┌──

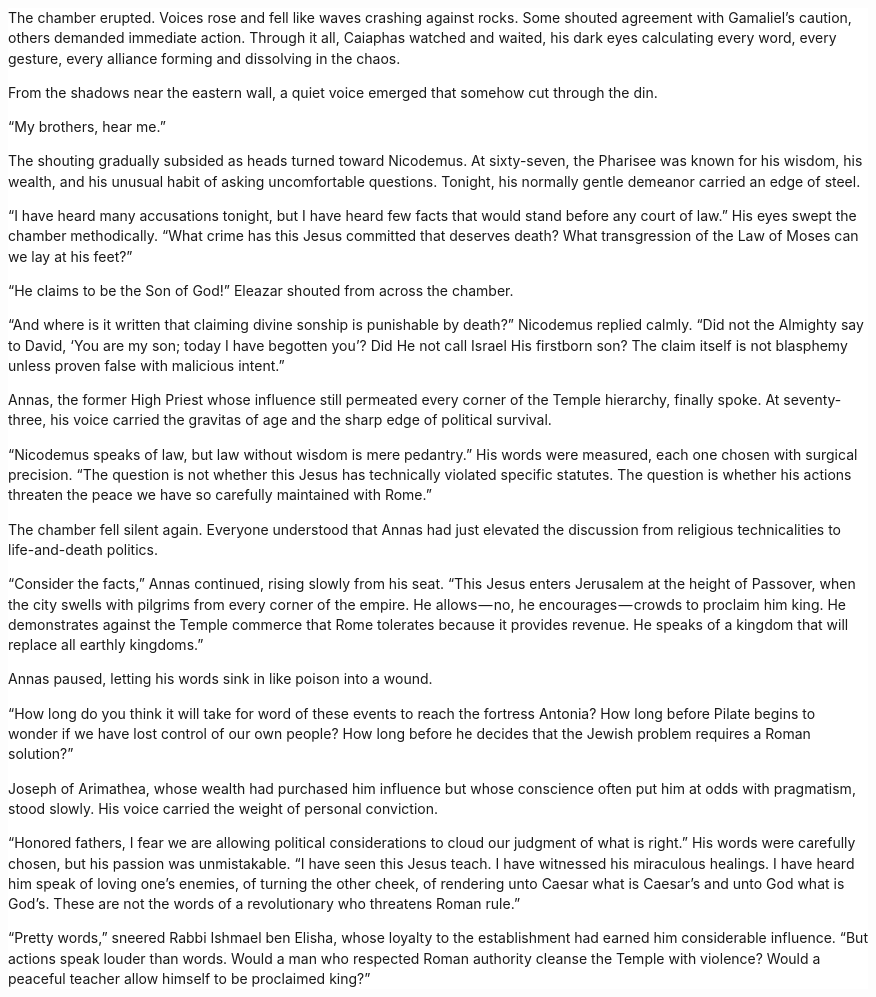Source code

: The chamber erupted. Voices rose and fell like waves crashing against rocks. Some shouted agreement with Gamaliel’s caution, others demanded immediate action. Through it all, Caiaphas watched and waited, his dark eyes calculating every word, every gesture, every alliance forming and dissolving in the chaos.

From the shadows near the eastern wall, a quiet voice emerged that somehow cut through the din.

“My brothers, hear me.”

The shouting gradually subsided as heads turned toward Nicodemus. At sixty-seven, the Pharisee was known for his wisdom, his wealth, and his unusual habit of asking uncomfortable questions. Tonight, his normally gentle demeanor carried an edge of steel.

“I have heard many accusations tonight, but I have heard few facts that would stand before any court of law.” His eyes swept the chamber methodically. “What crime has this Jesus committed that deserves death? What transgression of the Law of Moses can we lay at his feet?”

“He claims to be the Son of God\!” Eleazar shouted from across the chamber.

“And where is it written that claiming divine sonship is punishable by death?” Nicodemus replied calmly. “Did not the Almighty say to David, ‘You are my son; today I have begotten you’? Did He not call Israel His firstborn son? The claim itself is not blasphemy unless proven false with malicious intent.”

Annas, the former High Priest whose influence still permeated every corner of the Temple hierarchy, finally spoke. At seventy-three, his voice carried the gravitas of age and the sharp edge of political survival.

“Nicodemus speaks of law, but law without wisdom is mere pedantry.” His words were measured, each one chosen with surgical precision. “The question is not whether this Jesus has technically violated specific statutes. The question is whether his actions threaten the peace we have so carefully maintained with Rome.”

The chamber fell silent again. Everyone understood that Annas had just elevated the discussion from religious technicalities to life-and-death politics.

“Consider the facts,” Annas continued, rising slowly from his seat. “This Jesus enters Jerusalem at the height of Passover, when the city swells with pilgrims from every corner of the empire. He allows — no, he encourages — crowds to proclaim him king. He demonstrates against the Temple commerce that Rome tolerates because it provides revenue. He speaks of a kingdom that will replace all earthly kingdoms.”

Annas paused, letting his words sink in like poison into a wound.

“How long do you think it will take for word of these events to reach the fortress Antonia? How long before Pilate begins to wonder if we have lost control of our own people? How long before he decides that the Jewish problem requires a Roman solution?”

Joseph of Arimathea, whose wealth had purchased him influence but whose conscience often put him at odds with pragmatism, stood slowly. His voice carried the weight of personal conviction.

“Honored fathers, I fear we are allowing political considerations to cloud our judgment of what is right.” His words were carefully chosen, but his passion was unmistakable. “I have seen this Jesus teach. I have witnessed his miraculous healings. I have heard him speak of loving one’s enemies, of turning the other cheek, of rendering unto Caesar what is Caesar’s and unto God what is God’s. These are not the words of a revolutionary who threatens Roman rule.”

“Pretty words,” sneered Rabbi Ishmael ben Elisha, whose loyalty to the establishment had earned him considerable influence. “But actions speak louder than words. Would a man who respected Roman authority cleanse the Temple with violence? Would a peaceful teacher allow himself to be proclaimed king?”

└──

* WRITTEN TASK *
Look above for the line holding "where is it" and the line holding "The chamber fell". Retype both, and every line between them, word for word and nothing else.

* WRITTEN RESPONSE *
“And where is it written that claiming divine sonship is punishable by death?” Nicodemus replied calmly. “Did not the Almighty say to David, ‘You are my son; today I have begotten you’? Did He not call Israel His firstborn son? The claim itself is not blasphemy unless proven false with malicious intent.”

Annas, the former High Priest whose influence still permeated every corner of the Temple hierarchy, finally spoke. At seventy-three, his voice carried the gravitas of age and the sharp edge of political survival.

“Nicodemus speaks of law, but law without wisdom is mere pedantry.” His words were measured, each one chosen with surgical precision. “The question is not whether this Jesus has technically violated specific statutes. The question is whether his actions threaten the peace we have so carefully maintained with Rome.”

The chamber fell silent again. Everyone understood that Annas had just elevated the discussion from religious technicalities to life-and-death politics.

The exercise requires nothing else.